(Stored data entries)
-- Opening Marker --
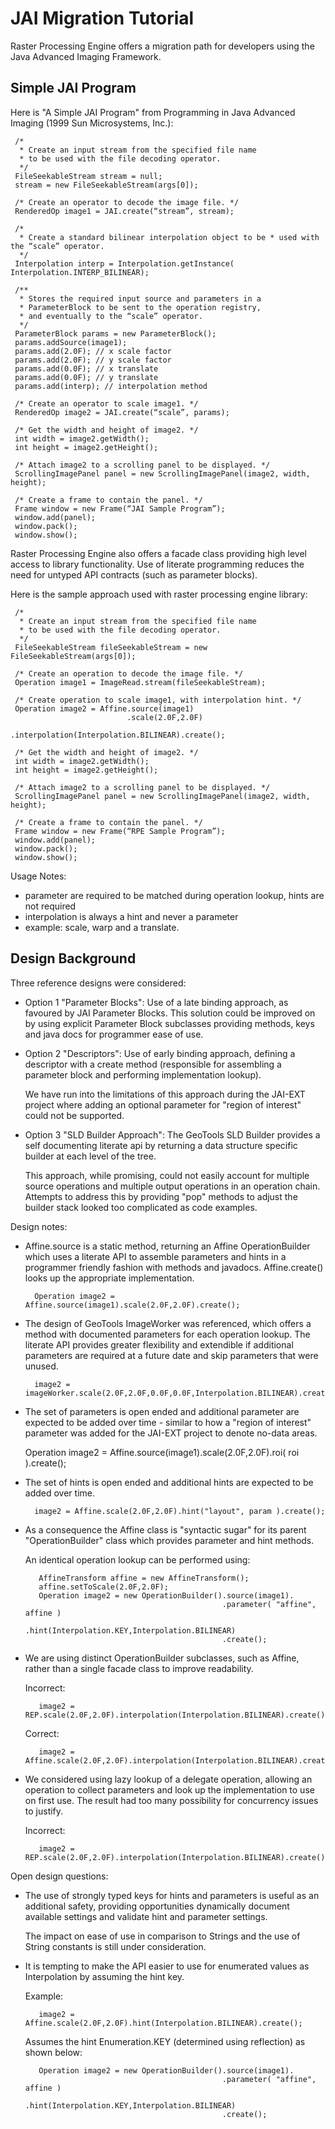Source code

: # JAI Migration Tutorial

Raster Processing Engine offers a migration path for developers using the Java Advanced Imaging Framework.

## Simple JAI Program

Here is "A Simple JAI Program" from Programming in Java Advanced Imaging (1999 Sun Microsystems, Inc.):

     /*
      * Create an input stream from the specified file name
      * to be used with the file decoding operator.
      */
     FileSeekableStream stream = null;
     stream = new FileSeekableStream(args[0]);
     
     /* Create an operator to decode the image file. */
     RenderedOp image1 = JAI.create(“stream”, stream);
     
     /*
      * Create a standard bilinear interpolation object to be * used with the “scale” operator.
      */
     Interpolation interp = Interpolation.getInstance( Interpolation.INTERP_BILINEAR);

     /**
      * Stores the required input source and parameters in a
      * ParameterBlock to be sent to the operation registry,
      * and eventually to the “scale” operator.
      */
     ParameterBlock params = new ParameterBlock();
     params.addSource(image1);
     params.add(2.0F); // x scale factor
     params.add(2.0F); // y scale factor
     params.add(0.0F); // x translate
     params.add(0.0F); // y translate
     params.add(interp); // interpolation method
     
     /* Create an operator to scale image1. */
     RenderedOp image2 = JAI.create(“scale”, params);
     
     /* Get the width and height of image2. */
     int width = image2.getWidth();
     int height = image2.getHeight();
      
     /* Attach image2 to a scrolling panel to be displayed. */
     ScrollingImagePanel panel = new ScrollingImagePanel(image2, width, height);
                                     
     /* Create a frame to contain the panel. */
     Frame window = new Frame(“JAI Sample Program”);
     window.add(panel);
     window.pack();
     window.show();
     
Raster Processing Engine also offers a facade class providing high level access to library functionality. Use of literate programming reduces the need for untyped API contracts (such as parameter blocks).

Here is the sample approach used with raster processing engine library:

     /*
      * Create an input stream from the specified file name
      * to be used with the file decoding operator.
      */
     FileSeekableStream fileSeekableStream = new FileSeekableStream(args[0]);
     
     /* Create an operation to decode the image file. */
     Operation image1 = ImageRead.stream(fileSeekableStream);

     /* Create operation to scale image1, with interpolation hint. */
     Operation image2 = Affine.source(image1)
                              .scale(2.0F,2.0F)
                              .interpolation(Interpolation.BILINEAR).create();
     
     /* Get the width and height of image2. */
     int width = image2.getWidth();
     int height = image2.getHeight();
      
     /* Attach image2 to a scrolling panel to be displayed. */
     ScrollingImagePanel panel = new ScrollingImagePanel(image2, width, height);
                                     
     /* Create a frame to contain the panel. */
     Frame window = new Frame(“RPE Sample Program”);
     window.add(panel);
     window.pack();
     window.show();
     
Usage Notes:

- parameter are required to be matched during operation lookup, hints are not required
- interpolation is always a hint and never a parameter
- example: scale, warp and a translate.

## Design Background

Three reference designs were considered:

* Option 1 "Parameter Blocks": Use of a late binding approach, as favoured by JAI Parameter Blocks. This solution could be improved on by using explicit Parameter Block subclasses providing methods, keys and java docs for programmer ease of use.

* Option 2 "Descriptors": Use of early binding approach, defining a descriptor with a create method (responsible for assembling a parameter block and performing implementation lookup).
  
  We have run into the limitations of this approach during the JAI-EXT project where adding an optional parameter for "region of interest" could not be supported.
  
* Option 3 "SLD Builder Approach": The GeoTools SLD Builder provides a self documenting literate api by returning a data structure specific builder at each level of the tree.
  
  This approach, while promising, could not easily account for multiple source operations and multiple output operations in an operation chain. Attempts to address this by providing "pop" methods to adjust the builder stack looked too complicated as code examples.

Design notes:

- Affine.source is a static method, returning an Affine OperationBuilder which uses a literate API to assemble parameters and hints in a programmer friendly fashion with methods and javadocs. Affine.create() looks up the appropriate implementation.

        Operation image2 = Affine.source(image1).scale(2.0F,2.0F).create();

- The design of GeoTools ImageWorker was referenced, which offers a method with documented parameters for each operation lookup. The literate API provides greater flexibility and extendible if additional parameters are required at a future date and skip parameters that were unused.

        image2 = imageWorker.scale(2.0F,2.0F,0.0F,0.0F,Interpolation.BILINEAR).create();
  
- The set of parameters is open ended and additional parameter are expected to be added over time - similar to how a "region of interest" parameter was added for the JAI-EXT project to denote no-data areas.

  Operation image2 = Affine.source(image1).scale(2.0F,2.0F).roi( roi ).create();

- The set of hints is open ended and additional hints are expected to be added over time.     
  
        image2 = Affine.scale(2.0F,2.0F).hint("layout", param ).create();
  
- As a consequence the Affine class is "syntactic sugar" for its parent "OperationBuilder" class which provides parameter and hint methods.
  
  An identical operation lookup can be performed using:
       
         AffineTransform affine = new AffineTransform();
         affine.setToScale(2.0F,2.0F);
         Operation image2 = new OperationBuilder().source(image1).
                                                  .parameter( "affine", affine )
                                                  .hint(Interpolation.KEY,Interpolation.BILINEAR)
                                                  .create();

- We are using distinct OperationBuilder subclasses, such as Affine, rather than a single facade class to improve readability.
  
  Incorrect:

         image2 = REP.scale(2.0F,2.0F).interpolation(Interpolation.BILINEAR).create();
     
  Correct:
  
         image2 = Affine.scale(2.0F,2.0F).interpolation(Interpolation.BILINEAR).create();

- We considered using lazy lookup of a delegate operation, allowing an operation to collect parameters and look up the implementation to use on first use. The result had too many possibility for concurrency issues to justify.

  Incorrect:
  
         image2 = REP.scale(2.0F,2.0F).interpolation(Interpolation.BILINEAR).create();

Open design questions:

- The use of strongly typed keys for hints and parameters is useful as an additional safety, providing opportunities dynamically document available settings and validate hint and parameter settings.
  
  The impact on ease of use in comparison to Strings and the use of String constants is still under consideration.

- It is tempting to make the API easier to use for enumerated values as Interpolation by assuming the hint key.
  
  Example:
  
         image2 = Affine.scale(2.0F,2.0F).hint(Interpolation.BILINEAR).create();
  
  Assumes the hint Enumeration.KEY (determined using reflection) as shown below:
     
         Operation image2 = new OperationBuilder().source(image1).
                                                  .parameter( "affine", affine )
                                                  .hint(Interpolation.KEY,Interpolation.BILINEAR)
                                                  .create();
-- Closing Marker --
### INSTRUCTIONS TO FOLLOW
Skip every picture and return the lines above from the top through the one that contains "params.add(2.0F); // y scale factor".

### EXPECTED ANSWER
Source code

: # JAI Migration Tutorial

Raster Processing Engine offers a migration path for developers using the Java Advanced Imaging Framework.

## Simple JAI Program

Here is "A Simple JAI Program" from Programming in Java Advanced Imaging (1999 Sun Microsystems, Inc.):

     /*
      * Create an input stream from the specified file name
      * to be used with the file decoding operator.
      */
     FileSeekableStream stream = null;
     stream = new FileSeekableStream(args[0]);
     
     /* Create an operator to decode the image file. */
     RenderedOp image1 = JAI.create(“stream”, stream);
     
     /*
      * Create a standard bilinear interpolation object to be * used with the “scale” operator.
      */
     Interpolation interp = Interpolation.getInstance( Interpolation.INTERP_BILINEAR);

     /**
      * Stores the required input source and parameters in a
      * ParameterBlock to be sent to the operation registry,
      * and eventually to the “scale” operator.
      */
     ParameterBlock params = new ParameterBlock();
     params.addSource(image1);
     params.add(2.0F); // x scale factor
     params.add(2.0F); // y scale factor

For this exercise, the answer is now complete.